The Last Page - By Anthony Huso Page 0,189

through the tiny bathroom.

A ragged opening just above Caliph’s head yawned brightly, somehow comical and grotesque.

A gun-stone must have torn through the Byun-Ghala’s hull leaving a trail of like-sized holes. The opposite wall was similarly destroyed. Beyond it, the floor. Strake smashed. Planks flinderized. Wind screaming underneath.

Caliph swabbed himself, agony devitalized by fresh crisis. He buckled his belt and crawled out of his ruined water closet.

The hole in the stateroom floor showed a jagged picture of war-torn landscape several thousand feet below.

Caliph gritted his teeth, donned his gear and marched back out to the observation deck. He reattached his tether and got to work on the Pplarian gun.

No, he told himself.

You conceited prickish ass! They aren’t fighting for you. They’re fighting for Stonehold . . . for themselves . . . for the place they want to live. And you, as the High King, owe it to them not to give up before it’s through.

Every firing shook the cannon’s inner mechanisms so that after three such volleys certain bolts had to be readjusted.

Off the starboard side, one of Saergaeth’s airships listed oddly. As Caliph worked he noticed its decks devoid of movement. The flaps in the tail were banked hard. The bloated bloodred thing was going in vast protracted circles.

The Iscan heavies fired again.

Caliph saw the shot this time by virtue of the obscene chance that the propelled tunsia sphere actually impacted one of Saergaeth’s gliders. Caliph’s attention was drawn to the missile’s arc just after impact.

The glider had turned to fragments of wood, metal, leather and gore and the faint orb that had destroyed it had left a visible wake of fumes from the glider’s cell. It had also slowed tremendously. Caliph could tell it was about to begin its return trip, plummeting through clouds to lodge deeply in the frozen fields.

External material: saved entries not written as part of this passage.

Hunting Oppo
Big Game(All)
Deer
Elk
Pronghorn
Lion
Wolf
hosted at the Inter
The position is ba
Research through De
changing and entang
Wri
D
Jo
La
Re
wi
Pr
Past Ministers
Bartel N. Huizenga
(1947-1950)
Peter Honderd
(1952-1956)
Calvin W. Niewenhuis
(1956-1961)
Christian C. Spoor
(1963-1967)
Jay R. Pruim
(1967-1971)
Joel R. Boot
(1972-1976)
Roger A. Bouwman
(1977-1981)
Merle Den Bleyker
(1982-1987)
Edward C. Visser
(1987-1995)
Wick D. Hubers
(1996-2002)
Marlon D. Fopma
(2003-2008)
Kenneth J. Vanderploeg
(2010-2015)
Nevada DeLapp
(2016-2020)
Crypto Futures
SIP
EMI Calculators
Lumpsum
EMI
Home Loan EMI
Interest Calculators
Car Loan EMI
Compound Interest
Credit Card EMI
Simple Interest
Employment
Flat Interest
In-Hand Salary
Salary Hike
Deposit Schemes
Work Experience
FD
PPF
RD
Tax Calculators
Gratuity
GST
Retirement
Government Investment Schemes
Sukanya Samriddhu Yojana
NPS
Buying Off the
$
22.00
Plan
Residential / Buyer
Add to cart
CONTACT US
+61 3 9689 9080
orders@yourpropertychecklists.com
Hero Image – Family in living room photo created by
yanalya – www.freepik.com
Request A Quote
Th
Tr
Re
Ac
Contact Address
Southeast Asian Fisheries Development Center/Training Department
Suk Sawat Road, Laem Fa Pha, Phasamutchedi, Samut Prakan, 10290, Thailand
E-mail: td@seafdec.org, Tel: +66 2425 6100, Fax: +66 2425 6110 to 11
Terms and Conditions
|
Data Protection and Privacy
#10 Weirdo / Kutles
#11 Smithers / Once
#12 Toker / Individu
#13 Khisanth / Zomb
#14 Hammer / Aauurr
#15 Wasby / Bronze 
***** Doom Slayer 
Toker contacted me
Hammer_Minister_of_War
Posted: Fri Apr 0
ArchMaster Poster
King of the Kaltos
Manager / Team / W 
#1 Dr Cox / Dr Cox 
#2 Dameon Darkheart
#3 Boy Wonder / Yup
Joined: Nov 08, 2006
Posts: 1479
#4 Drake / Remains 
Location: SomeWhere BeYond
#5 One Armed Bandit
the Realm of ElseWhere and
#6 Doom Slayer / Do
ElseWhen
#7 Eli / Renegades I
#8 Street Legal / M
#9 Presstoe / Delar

But something astonishing happened instead.

It did not fall.

Its velocity increased. It changed direction. It swooped like a gumball on a string. Swung in a smooth arc, impacted an Iscan airship, tore relentlessly through and accelerated toward an invisible gravitational pull. It hit another of Saergaeth’s gliders, disintegrating the aeronaut and his lighter-than-air craft into a spray of tiny bits.

Caliph could follow it with his eye because its track was faintly visible. Not a trail behind, but its path ahead. And it was growing clearer every fraction of every second. Like the negative image the Pplarian lightning left on his brain when he closed his eyes, a dark line, a blackish foreshadower materialized, showing where the ball would go.

Then Caliph lost track of it amid the chaos and the noise.

What could it mean?

At least some mechanic of his plan must have succeeded. Alani must have installed the devices on a portion, no matter how small, of Saergaeth’s fleet.

Hope returned as the heavies fired again. Roaring lions. Angry personifications of some overused political symbolism.

“Tell the captain to board that ship!” shouted Caliph.

He pointed to the derelict zeppelin cutting mindless circles in the sky.

“Yes, sir!”

The Pplarian gun concussed the air and another gout of lightning split the sky.

Fifteen minutes later, they were docked above the Mademoiselle. The coupling was tricky. A set of additional controls existed in a kind of inverted crow’s nest below the Byun-Ghala’s observation deck. The copilot had climbed down via an exposed spiral staircase.

He used the secondary controls to put the upside-down steeple into a coupling dead center on the other zeppelin’s crown.

They stacked on top of each other, floating like fat cacti in air.

It was extremely difficult not only because of the ongoing battle but because the captain had to fly the Byun-Ghala at exactly the same speed and direction as the other ship. If he did not, the coupling might snap.

Caliph and several other airmen descended the stairs, gripping the freezing iron tightly against the wind. They made it to the dorsum of the other airship by way of metal rungs.

Above, the Byun-Ghala billowed, obstructing much of the sky. Below, the great airbag of Saergaeth’s ship stretched pincushion-like. A floating red island covered with petulant limbless trees.

Near the coupling, a hatch opened into the hull. Caliph spun the handle and pulled up. Narrow dark steps descended through a slender cavity between the gasbags. They slithered down several flights.

Finally they emerged on the ship’s bridge.

The pilot of the enemy craft was slumped at the helm, an arm hanging through the wheel like a crowbar. His dead weight had jammed the flaps, caused the propellers to beat against fins laid perpetually to the right.